15 May 2012

“We ought to be friends.”

From the first chapter of L. Frank Baum’s Sky Island:
The boy sat down beside her on the flat rock.

“Do you like girls?” asked Trot, making room for him.

“Not very well,” the boy replied. “Some of ’em are pretty good fellows, but not many. The girls with brothers are bossy, an’ the girls without brothers haven’t any ‘go’ to ’em. But the world’s full o’ both kinds, and so I try to take ’em as they come. They can’t help being girls, of course.
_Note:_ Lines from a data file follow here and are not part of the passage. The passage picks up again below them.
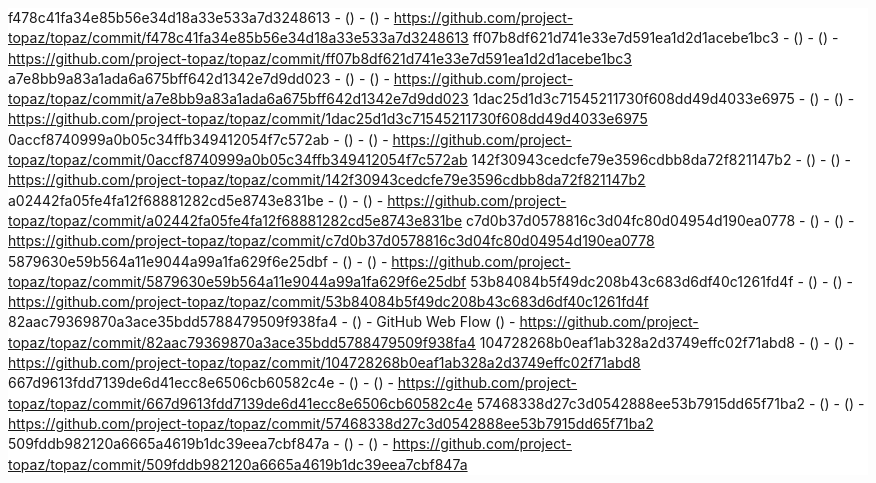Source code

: f478c41fa34e85b56e34d18a33e533a7d3248613 -  () -  () - https://github.com/project-topaz/topaz/commit/f478c41fa34e85b56e34d18a33e533a7d3248613
ff07b8df621d741e33e7d591ea1d2d1acebe1bc3 -  () -  () - https://github.com/project-topaz/topaz/commit/ff07b8df621d741e33e7d591ea1d2d1acebe1bc3
a7e8bb9a83a1ada6a675bff642d1342e7d9dd023 -  () -  () - https://github.com/project-topaz/topaz/commit/a7e8bb9a83a1ada6a675bff642d1342e7d9dd023
1dac25d1d3c71545211730f608dd49d4033e6975 -  () -  () - https://github.com/project-topaz/topaz/commit/1dac25d1d3c71545211730f608dd49d4033e6975
0accf8740999a0b05c34ffb349412054f7c572ab -  () -  () - https://github.com/project-topaz/topaz/commit/0accf8740999a0b05c34ffb349412054f7c572ab
142f30943cedcfe79e3596cdbb8da72f821147b2 -  () -  () - https://github.com/project-topaz/topaz/commit/142f30943cedcfe79e3596cdbb8da72f821147b2
a02442fa05fe4fa12f68881282cd5e8743e831be -  () -  () - https://github.com/project-topaz/topaz/commit/a02442fa05fe4fa12f68881282cd5e8743e831be
c7d0b37d0578816c3d04fc80d04954d190ea0778 -  () -  () - https://github.com/project-topaz/topaz/commit/c7d0b37d0578816c3d04fc80d04954d190ea0778
5879630e59b564a11e9044a99a1fa629f6e25dbf -  () -  () - https://github.com/project-topaz/topaz/commit/5879630e59b564a11e9044a99a1fa629f6e25dbf
53b84084b5f49dc208b43c683d6df40c1261fd4f -  () -  () - https://github.com/project-topaz/topaz/commit/53b84084b5f49dc208b43c683d6df40c1261fd4f
82aac79369870a3ace35bdd5788479509f938fa4 -  () - GitHub Web Flow () - https://github.com/project-topaz/topaz/commit/82aac79369870a3ace35bdd5788479509f938fa4
104728268b0eaf1ab328a2d3749effc02f71abd8 -  () -  () - https://github.com/project-topaz/topaz/commit/104728268b0eaf1ab328a2d3749effc02f71abd8
667d9613fdd7139de6d41ecc8e6506cb60582c4e -  () -  () - https://github.com/project-topaz/topaz/commit/667d9613fdd7139de6d41ecc8e6506cb60582c4e
57468338d27c3d0542888ee53b7915dd65f71ba2 -  () -  () - https://github.com/project-topaz/topaz/commit/57468338d27c3d0542888ee53b7915dd65f71ba2
509fddb982120a6665a4619b1dc39eea7cbf847a -  () -  () - https://github.com/project-topaz/topaz/commit/509fddb982120a6665a4619b1dc39eea7cbf847a
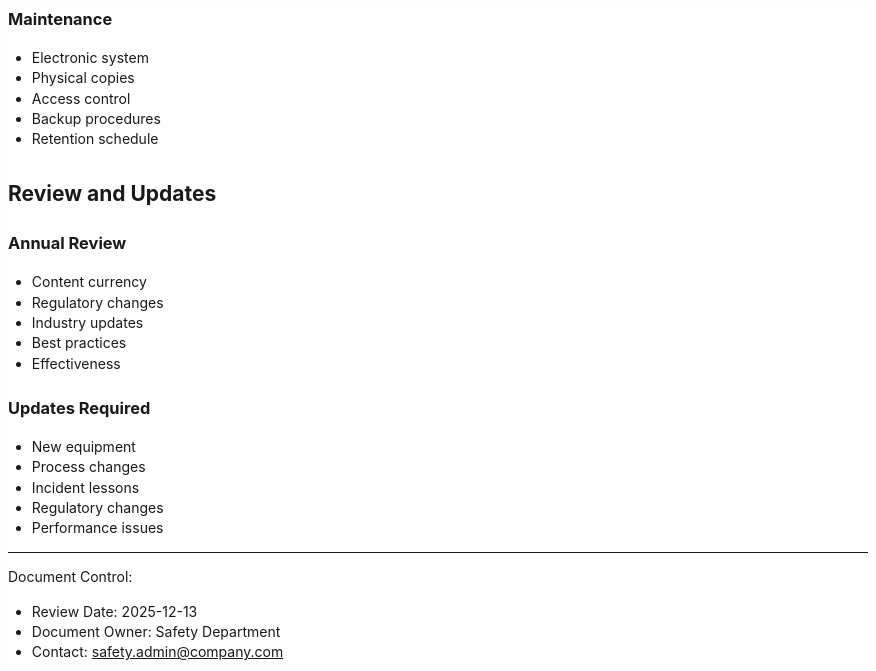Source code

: ### Maintenance
- Electronic system
- Physical copies
- Access control
- Backup procedures
- Retention schedule

## Review and Updates

### Annual Review
- Content currency
- Regulatory changes
- Industry updates
- Best practices
- Effectiveness

### Updates Required
- New equipment
- Process changes
- Incident lessons
- Regulatory changes
- Performance issues

---
Document Control:
- Review Date: 2025-12-13
- Document Owner: Safety Department
- Contact: safety.admin@company.com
Do you like boys?”

“When they don’t put on airs or get roughhouse,” replied Trot. “My ’sperience with boys is that they don’t know much, but think they do.”

“That’s true,” he answered. “I don’t like boys much better than I do girls, but some are all right, and—you seem to be one of ’em.”

“Much obliged,” laughed Trot. “You aren’t so bad, either, an’ if we don’t both turn out worse than we seem, we ought to be friends.”
Sky Island is one of Baum’s best novels, and one of the books that will be commemorated at this summer’s Winkie Convention at the Asilomar Conference Center in Pacific Grove, California. I plan to be there, moderating a panel on Oz blogs and judging a writing contest or two. I’ve also submitted an unconventional piece for the convention booklet.